O presidente da Maia, Bragança Fernandes (PSD), disse que o centro logístico fez aumentar o número de camiões que diariamente circulam na zona de Pedras Rubras, já de si congestionada.
Os autarcas já renovaram junto do Governo um pedido de construção de uma ligação directa do centro logístico de carga aérea à auto-estrada A28.
“Já pedimos a este Governo, mas já o tínhamos feito ao anterior, apresentando um desenho (com propostas de ligação à A28), o que mostra a nossa boa vontade”, referiu Bragança Fernandes.
Guilherme Pinto sustentou serem “precisas respostas” para este problema, criticando a ausência de uma solução.
ANA refuta acusações
Em resposta escrita à agência Lusa, a ANA refuta as acusações e afirma que “todos os investimentos relevantes que realiza nas suas infra-estruturas são articulados com as entidades regionais e locais” e este não foi excepção.
“Os acessos ao centro logístico são os mesmos que servem o aeroporto em geral e não foram alterados”, sendo que “as empresas beneficiam das acessibilidades nacionais ou municipais nos termos em que qualquer contribuinte beneficia”, acrescenta a empresa.
A ANA salienta ainda que “os maiores volumes de tráfego produzem-se de madrugada, com a chegada de encomendas”, e à tarde “o fluxo não é concentrado, portanto não produz nenhum acréscimo na utilização das vias de comunicação face ao que se vem verificando”.
O autarca da Maia acusou ainda a ANA de ser “um Estado dentro do próprio Estado, que constrói como lhe apetece, não cumpre o regulamento que é imposto a qualquer cidadão”.
“Estão a construir dentro de um loteamento clandestino edifícios para outras empresas”, criticou, considerando tratar-se de “concorrência desleal” para quem tem que construir “ao lado”, cumprindo as regras do jogo.

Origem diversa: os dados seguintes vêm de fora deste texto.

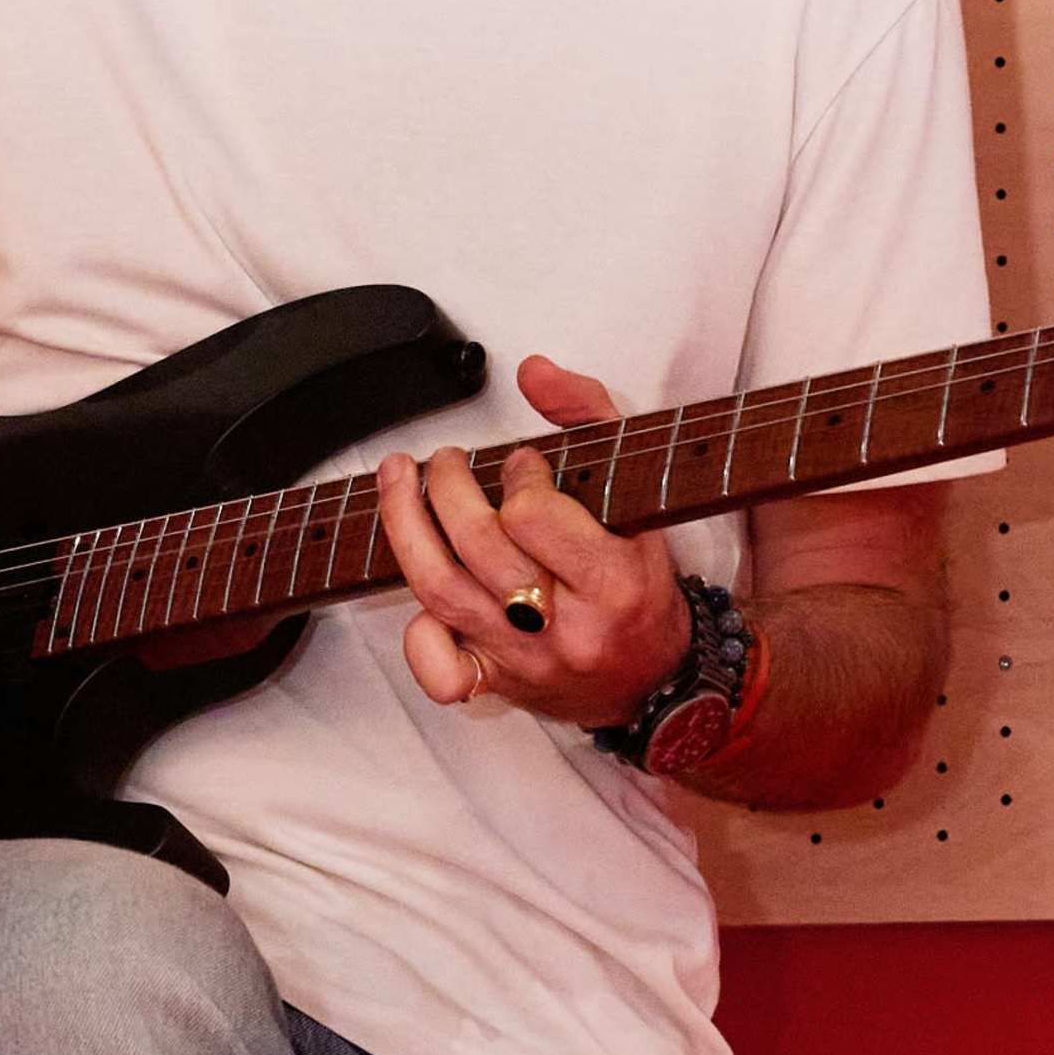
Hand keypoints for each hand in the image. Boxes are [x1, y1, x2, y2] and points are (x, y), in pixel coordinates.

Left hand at [376, 356, 692, 728]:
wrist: (655, 680)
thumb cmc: (642, 587)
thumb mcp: (639, 493)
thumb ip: (591, 416)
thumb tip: (533, 371)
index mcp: (612, 583)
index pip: (533, 516)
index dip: (518, 475)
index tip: (522, 465)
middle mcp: (565, 628)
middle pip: (478, 546)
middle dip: (449, 486)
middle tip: (447, 461)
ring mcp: (524, 660)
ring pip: (440, 591)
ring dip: (406, 524)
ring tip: (398, 479)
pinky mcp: (496, 683)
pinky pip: (439, 669)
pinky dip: (417, 632)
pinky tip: (418, 589)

Bragança Fernandes questionou mesmo porque é que o hotel construído em terrenos da ANA em frente ao aeroporto “licenciou” e empresas como a DHL Express, instalada no centro logístico de carga aérea, não.
Sobre este assunto, a ANA rejeita as acusações, lembrando que “a concessão de espaços em terrenos ANA para que as empresas do sector da aviação ou afins possam levar por diante as suas actividades é um dos negócios a que a empresa se dedica, à semelhança do que acontece com qualquer operador aeroportuário em qualquer parte do mundo”, ao abrigo da legislação existente.
A ANA recorda ainda que “o licenciamento da ocupação e utilização dos bens dominiais confiados à empresa constitui um inequívoco poder de autoridade do Estado cometido à ANA enquanto concessionária do serviço público aeroportuário”, considerando que “a afirmação de que se trata de um ‘loteamento clandestino’ deve, portanto, ser entendida como um equívoco”.
“O centro logístico, ao integrar grandes agentes internacionais da atividade de transporte de carga expresso, em instalações especificamente adaptadas para o efeito em proximidade com o aeroporto, constitui um fator de relevante dinamismo, crescimento e internacionalização de todas as atividades económicas desenvolvidas na região Norte”, conclui a ANA.